POLITIQUE D’OUVERTURE, SOLIDARITÉ, DIALOGUE AVEC LES JEUNES, PROXIMITÉ MÉDIATIQUE ET PHILOSOPHIE MAÇONNIQUE SONT AUTANT DE SUJETS PASSIONNANTS QU’ABORDE PHILIPPE CHARRUEL, GRAND MAÎTRE DE LA GRANDE LOGE DE FRANCE.

 

PHILIPPE CHARRUEL, GRAND MAÎTRE DE LA GRANDE LOGE DE FRANCE © Grande Loge de France

PHILIPPE CHARRUEL, GRAND MAÎTRE DE LA GRANDE LOGE DE FRANCE © Grande Loge de France

 

Nouveau Grand Maître de la Grande Loge de France, quelle est votre priorité ?
Ma priorité consiste à mener une politique d’ouverture vers les autres obédiences dans le respect de la diversité et de la spécificité de chacun, avec la volonté de travailler en harmonie sur certains projets. Ce rapprochement, notamment avec la Grande Loge Féminine de France, repose sur l’idée que nous avons les mêmes aspirations : être tout à la fois humanistes et spiritualistes. En accord avec Marie-Thérèse Besson, Grande Maîtresse de la GLFF, nous allons nous impliquer en direction de la jeunesse sans idée de prosélytisme, l’objectif premier étant de rencontrer ce public où qu’il se trouve (grandes écoles, universités, centres d’apprentissage…). Nous partons du constat que le jeune d’aujourd’hui manque de repères et a du mal à se poser la question du sens. Nous vivons dans le monde du « tout-à-l’égo » (que l’on peut écrire avec les deux orthographes – égocentrisme et égalitaire -.), et de la consommation à outrance. De même, la communication, la liaison et la communion entre les êtres se distendent.

 

De quelle manière allez-vous mettre en oeuvre ce projet ?
Nous allons dialoguer avec les jeunes et les entendre pour mieux percevoir la nature de leurs doutes, de leurs angoisses, de leurs attentes et de leurs difficultés à se projeter dans l’avenir.
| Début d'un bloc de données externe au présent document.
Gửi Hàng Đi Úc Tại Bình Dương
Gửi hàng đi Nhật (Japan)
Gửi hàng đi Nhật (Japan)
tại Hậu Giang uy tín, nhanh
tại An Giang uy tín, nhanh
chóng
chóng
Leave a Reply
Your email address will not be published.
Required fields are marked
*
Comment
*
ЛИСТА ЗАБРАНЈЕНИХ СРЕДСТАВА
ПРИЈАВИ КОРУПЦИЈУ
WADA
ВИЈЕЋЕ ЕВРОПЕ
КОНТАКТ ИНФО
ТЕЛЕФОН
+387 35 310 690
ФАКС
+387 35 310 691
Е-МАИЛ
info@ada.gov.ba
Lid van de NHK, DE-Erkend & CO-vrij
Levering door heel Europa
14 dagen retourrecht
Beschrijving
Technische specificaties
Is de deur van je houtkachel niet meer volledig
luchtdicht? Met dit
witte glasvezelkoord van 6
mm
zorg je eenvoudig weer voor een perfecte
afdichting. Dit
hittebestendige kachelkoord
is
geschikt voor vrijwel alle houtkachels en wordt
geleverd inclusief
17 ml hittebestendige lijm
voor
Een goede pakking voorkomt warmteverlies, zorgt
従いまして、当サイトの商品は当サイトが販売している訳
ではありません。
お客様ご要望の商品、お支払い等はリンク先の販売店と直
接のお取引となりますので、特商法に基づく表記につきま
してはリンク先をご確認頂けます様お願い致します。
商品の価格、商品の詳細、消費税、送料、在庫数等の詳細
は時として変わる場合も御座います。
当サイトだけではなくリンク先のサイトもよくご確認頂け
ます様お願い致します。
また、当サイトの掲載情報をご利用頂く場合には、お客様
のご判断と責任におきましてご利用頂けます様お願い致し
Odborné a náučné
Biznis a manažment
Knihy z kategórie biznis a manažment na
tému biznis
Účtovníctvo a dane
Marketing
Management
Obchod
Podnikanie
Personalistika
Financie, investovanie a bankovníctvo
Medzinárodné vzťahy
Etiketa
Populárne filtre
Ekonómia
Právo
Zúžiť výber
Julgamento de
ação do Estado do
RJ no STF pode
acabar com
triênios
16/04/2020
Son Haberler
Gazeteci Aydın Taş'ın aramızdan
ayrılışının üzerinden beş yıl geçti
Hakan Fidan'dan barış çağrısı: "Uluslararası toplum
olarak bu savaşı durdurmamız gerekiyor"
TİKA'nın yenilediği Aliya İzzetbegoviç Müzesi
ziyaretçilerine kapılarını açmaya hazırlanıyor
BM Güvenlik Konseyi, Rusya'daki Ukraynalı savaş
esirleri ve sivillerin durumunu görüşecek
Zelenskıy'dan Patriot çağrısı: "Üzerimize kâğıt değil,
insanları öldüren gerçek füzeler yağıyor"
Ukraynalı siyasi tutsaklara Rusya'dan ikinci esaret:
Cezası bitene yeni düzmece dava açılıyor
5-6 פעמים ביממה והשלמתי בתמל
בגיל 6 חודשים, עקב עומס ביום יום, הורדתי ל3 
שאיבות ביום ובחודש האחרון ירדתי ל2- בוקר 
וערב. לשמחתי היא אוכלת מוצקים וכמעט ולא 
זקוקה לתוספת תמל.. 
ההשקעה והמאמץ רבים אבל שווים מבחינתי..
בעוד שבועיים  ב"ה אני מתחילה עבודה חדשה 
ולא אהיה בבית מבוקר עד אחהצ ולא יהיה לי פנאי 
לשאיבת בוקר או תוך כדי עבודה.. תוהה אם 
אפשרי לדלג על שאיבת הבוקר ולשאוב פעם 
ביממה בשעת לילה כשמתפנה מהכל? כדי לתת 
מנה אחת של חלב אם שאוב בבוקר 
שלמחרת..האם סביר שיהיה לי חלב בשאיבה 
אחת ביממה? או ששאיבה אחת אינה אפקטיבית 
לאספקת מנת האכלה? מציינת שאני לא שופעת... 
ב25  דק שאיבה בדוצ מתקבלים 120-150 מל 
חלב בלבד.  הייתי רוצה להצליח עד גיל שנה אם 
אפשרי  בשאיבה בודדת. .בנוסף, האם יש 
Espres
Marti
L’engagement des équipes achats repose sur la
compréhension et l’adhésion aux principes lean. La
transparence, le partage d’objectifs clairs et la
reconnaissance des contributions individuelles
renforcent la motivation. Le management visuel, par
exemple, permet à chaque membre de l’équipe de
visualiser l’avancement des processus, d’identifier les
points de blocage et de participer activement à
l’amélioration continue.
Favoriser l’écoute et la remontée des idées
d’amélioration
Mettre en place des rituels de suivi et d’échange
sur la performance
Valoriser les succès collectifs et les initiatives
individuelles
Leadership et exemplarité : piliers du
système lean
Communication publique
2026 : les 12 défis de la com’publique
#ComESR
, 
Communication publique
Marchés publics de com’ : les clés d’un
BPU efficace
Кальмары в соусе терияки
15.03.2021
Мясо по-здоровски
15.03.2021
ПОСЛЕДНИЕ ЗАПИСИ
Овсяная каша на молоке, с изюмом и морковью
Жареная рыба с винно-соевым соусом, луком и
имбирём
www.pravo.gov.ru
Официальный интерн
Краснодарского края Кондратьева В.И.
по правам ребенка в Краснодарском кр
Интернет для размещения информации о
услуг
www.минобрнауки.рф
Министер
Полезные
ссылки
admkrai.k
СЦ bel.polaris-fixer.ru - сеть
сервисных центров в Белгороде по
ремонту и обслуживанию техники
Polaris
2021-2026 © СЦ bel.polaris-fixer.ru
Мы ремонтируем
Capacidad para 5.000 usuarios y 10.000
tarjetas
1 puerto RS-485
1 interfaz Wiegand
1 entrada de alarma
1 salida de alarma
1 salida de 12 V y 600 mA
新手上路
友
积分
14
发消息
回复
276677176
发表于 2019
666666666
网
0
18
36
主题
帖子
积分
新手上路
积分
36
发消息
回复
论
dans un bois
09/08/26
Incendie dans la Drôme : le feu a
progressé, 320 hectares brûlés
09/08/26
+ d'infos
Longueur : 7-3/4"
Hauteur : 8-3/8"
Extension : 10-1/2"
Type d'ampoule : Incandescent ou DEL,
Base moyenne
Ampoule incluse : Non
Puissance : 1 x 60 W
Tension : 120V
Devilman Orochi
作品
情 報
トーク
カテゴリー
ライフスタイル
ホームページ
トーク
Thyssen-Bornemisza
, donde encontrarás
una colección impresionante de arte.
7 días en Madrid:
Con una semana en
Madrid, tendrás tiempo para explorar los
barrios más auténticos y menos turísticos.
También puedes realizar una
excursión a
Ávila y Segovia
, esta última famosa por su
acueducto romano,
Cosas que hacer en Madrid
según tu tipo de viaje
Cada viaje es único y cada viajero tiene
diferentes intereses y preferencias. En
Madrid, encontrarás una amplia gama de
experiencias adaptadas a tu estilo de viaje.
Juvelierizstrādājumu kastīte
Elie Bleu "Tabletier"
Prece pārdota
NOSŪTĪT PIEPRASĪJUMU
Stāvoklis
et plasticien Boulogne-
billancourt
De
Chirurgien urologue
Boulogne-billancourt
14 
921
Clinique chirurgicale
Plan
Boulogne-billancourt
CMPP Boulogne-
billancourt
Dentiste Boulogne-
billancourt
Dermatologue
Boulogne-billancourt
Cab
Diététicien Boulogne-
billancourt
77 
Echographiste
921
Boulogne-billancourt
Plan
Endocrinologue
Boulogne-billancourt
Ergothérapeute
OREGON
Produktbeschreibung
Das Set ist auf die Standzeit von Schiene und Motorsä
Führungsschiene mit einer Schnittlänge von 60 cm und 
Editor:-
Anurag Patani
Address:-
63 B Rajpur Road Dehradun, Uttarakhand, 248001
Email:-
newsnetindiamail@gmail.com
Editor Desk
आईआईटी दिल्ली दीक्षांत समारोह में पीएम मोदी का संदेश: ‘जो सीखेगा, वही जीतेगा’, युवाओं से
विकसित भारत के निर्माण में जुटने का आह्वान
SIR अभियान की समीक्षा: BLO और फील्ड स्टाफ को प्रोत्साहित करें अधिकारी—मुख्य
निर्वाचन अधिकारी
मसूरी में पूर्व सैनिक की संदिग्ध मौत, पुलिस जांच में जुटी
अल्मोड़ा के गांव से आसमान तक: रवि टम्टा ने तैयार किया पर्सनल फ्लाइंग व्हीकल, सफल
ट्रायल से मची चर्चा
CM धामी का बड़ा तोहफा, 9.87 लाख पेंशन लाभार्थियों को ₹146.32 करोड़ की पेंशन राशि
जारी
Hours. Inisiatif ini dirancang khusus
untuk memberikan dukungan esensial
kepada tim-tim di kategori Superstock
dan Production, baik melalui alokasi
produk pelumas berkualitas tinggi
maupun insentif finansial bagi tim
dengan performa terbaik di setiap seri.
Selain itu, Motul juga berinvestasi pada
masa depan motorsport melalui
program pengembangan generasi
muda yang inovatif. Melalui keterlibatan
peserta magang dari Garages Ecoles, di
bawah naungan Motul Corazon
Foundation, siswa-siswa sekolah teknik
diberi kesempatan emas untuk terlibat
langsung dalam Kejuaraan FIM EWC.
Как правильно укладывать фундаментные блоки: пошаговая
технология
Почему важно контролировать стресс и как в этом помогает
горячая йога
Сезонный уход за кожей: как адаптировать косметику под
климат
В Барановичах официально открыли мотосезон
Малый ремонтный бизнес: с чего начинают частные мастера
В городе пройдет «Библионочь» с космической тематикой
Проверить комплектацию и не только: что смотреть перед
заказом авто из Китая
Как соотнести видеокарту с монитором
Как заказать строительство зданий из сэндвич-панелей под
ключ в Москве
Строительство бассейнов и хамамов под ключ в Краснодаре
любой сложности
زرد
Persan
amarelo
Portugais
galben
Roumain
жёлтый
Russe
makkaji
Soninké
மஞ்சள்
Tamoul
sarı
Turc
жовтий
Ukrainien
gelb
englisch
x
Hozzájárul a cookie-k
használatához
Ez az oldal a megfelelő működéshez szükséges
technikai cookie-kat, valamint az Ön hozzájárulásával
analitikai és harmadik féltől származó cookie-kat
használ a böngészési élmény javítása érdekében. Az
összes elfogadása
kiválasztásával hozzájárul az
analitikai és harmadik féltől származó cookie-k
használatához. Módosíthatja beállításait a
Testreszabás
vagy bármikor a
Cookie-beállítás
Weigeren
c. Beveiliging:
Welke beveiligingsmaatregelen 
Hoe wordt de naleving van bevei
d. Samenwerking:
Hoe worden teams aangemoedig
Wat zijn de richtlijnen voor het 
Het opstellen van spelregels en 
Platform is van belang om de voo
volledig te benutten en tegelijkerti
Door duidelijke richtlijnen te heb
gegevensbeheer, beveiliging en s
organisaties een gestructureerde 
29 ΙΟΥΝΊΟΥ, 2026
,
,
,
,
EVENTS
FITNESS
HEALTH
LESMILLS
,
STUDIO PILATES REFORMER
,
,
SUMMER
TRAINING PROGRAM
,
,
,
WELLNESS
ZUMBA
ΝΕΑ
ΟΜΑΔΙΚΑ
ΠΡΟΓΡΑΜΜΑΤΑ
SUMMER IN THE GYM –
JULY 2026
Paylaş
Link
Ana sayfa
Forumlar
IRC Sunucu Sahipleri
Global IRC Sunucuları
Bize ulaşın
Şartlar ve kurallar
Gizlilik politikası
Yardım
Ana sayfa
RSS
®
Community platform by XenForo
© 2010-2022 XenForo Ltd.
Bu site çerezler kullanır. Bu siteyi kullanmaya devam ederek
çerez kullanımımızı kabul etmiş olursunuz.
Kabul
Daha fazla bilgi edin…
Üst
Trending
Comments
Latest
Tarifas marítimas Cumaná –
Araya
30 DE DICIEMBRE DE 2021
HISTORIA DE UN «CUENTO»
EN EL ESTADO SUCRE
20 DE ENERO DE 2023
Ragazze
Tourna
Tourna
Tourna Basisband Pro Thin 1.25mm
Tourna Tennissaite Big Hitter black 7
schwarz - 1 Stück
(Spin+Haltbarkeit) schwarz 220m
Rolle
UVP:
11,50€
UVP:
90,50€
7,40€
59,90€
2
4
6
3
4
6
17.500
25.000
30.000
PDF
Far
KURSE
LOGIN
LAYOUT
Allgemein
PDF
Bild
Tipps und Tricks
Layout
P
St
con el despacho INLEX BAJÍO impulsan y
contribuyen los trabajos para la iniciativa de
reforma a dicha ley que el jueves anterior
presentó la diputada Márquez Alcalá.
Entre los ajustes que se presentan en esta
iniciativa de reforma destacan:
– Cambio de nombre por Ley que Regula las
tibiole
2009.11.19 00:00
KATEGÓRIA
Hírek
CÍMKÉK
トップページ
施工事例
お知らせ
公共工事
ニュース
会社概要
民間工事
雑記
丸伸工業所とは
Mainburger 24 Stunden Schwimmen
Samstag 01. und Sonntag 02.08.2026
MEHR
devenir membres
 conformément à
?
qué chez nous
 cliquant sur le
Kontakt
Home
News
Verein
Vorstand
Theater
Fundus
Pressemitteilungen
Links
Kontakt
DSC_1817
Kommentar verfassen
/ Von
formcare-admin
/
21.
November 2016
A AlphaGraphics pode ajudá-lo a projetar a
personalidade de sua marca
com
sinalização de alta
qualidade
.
Cela va se traduire par l’organisation de rencontres, de conférences et de colloques. Le premier colloque, qui aura lieu à Paris le 2 avril au palais Brongniart, sera suivi d’autres réunions dans les grandes villes de province, notamment à Lille, Lyon et Marseille. Lors de ces colloques, nous organiserons des tables rondes où interviendront des francs-maçons des spécialistes « sachant » ainsi que de jeunes profanes.

 

Comment traitez-vous le problème de la solidarité à la GLDF ?
Nous allons rassembler les efforts de nos différentes structures d’entraide maçonniques pour en faire bénéficier les autres obédiences et le monde profane afin de nous sentir en conformité avec notre volonté d’universalisme. Nous menons également un travail sur le handicap en essayant de le considérer non pas comme un état réducteur des personnes mais en le positivant. Nous souhaitons montrer que, dans certains domaines, les handicapés peuvent être perçus comme des êtres d’excellence. De même, nous nous pencherons sur le problème du malvivre des banlieues en nous adressant d’abord à ceux qui ont réussi pour redescendre, strate après strate, jusqu’à la jeunesse déstabilisée et en état d’échec.

 

Quel est votre rapport à l’information médiatique ?
Dans les loges, nous menons nos réflexions de façon intemporelle en essayant de s’abstraire de l’actualité afin de poser les vrais problèmes et de réfléchir sans être sous l’emprise d’une multiplicité de messages dont la fiabilité peut se révéler tout à fait relative ou partiale. D’autre part, il est important que la Grande Loge de France communique et soit proche des journalistes pour expliquer ce qu’elle entreprend et réalise, de façon que les retours médiatiques puissent être fidèles à la réalité.

 

L’entrée à la Grande Loge de France de jeunes étudiants de grandes écoles et d’universités peut-elle les aider à donner un sens à leur vie et à leur carrière professionnelle ?
Un étudiant qui recherche la diplomation dans une grande école ou une université veut d’abord assurer son devenir professionnel et sa carrière. Cependant, un grand nombre d’entre eux va se rendre compte qu’au-delà de la réussite professionnelle, il manque une dimension essentielle qui relève d’une approche humaniste et spirituelle. En cela, la Grande Loge de France leur propose des chemins parallèles afin de leur apporter cette dimension quelle que soit la place qu’ils occupent dans la société.